All lines from the one that contains "ML 1800.3 Legend" through the close of the entries below are to be repeated exactly, without any pictures.

━━ Entries supplied ━━

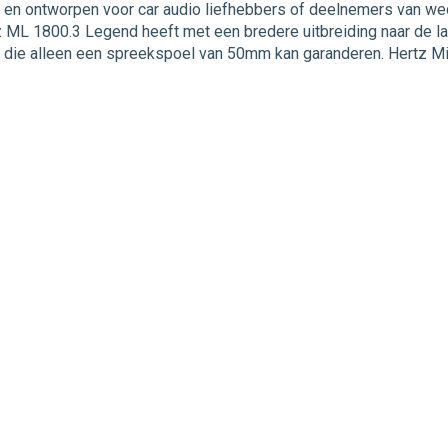
en ontworpen voor car audio liefhebbers of deelnemers van we
 ML 1800.3 Legend heeft met een bredere uitbreiding naar de la
die alleen een spreekspoel van 50mm kan garanderen. Hertz Mille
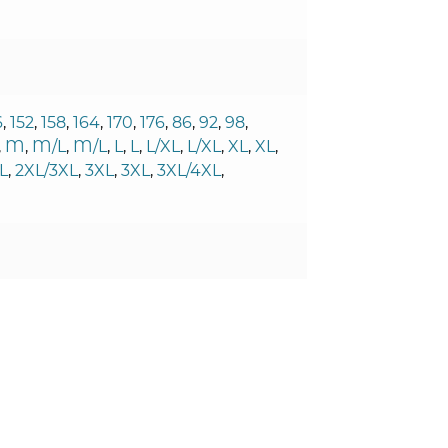
6
,
152
,
158
,
164
,
170
,
176
,
86
,
92
,
98
,
,
M
,
M/L
,
M/L
,
L
,
L
,
L/XL
,
L/XL
,
XL
,
XL
,
L
,
2XL/3XL
,
3XL
,
3XL
,
3XL/4XL
,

━━━

Task result:
 ML 1800.3 Legend heeft met een bredere uitbreiding naar de la
die alleen een spreekspoel van 50mm kan garanderen. Hertz Mille
6
,
152
,
158
,
164
,
170
,
176
,
86
,
92
,
98
,
,
M
,
M/L
,
M/L
,
L
,
L
,
L/XL
,
L/XL
,
XL
,
XL
,
L
,
2XL/3XL
,
3XL
,
3XL
,
3XL/4XL
,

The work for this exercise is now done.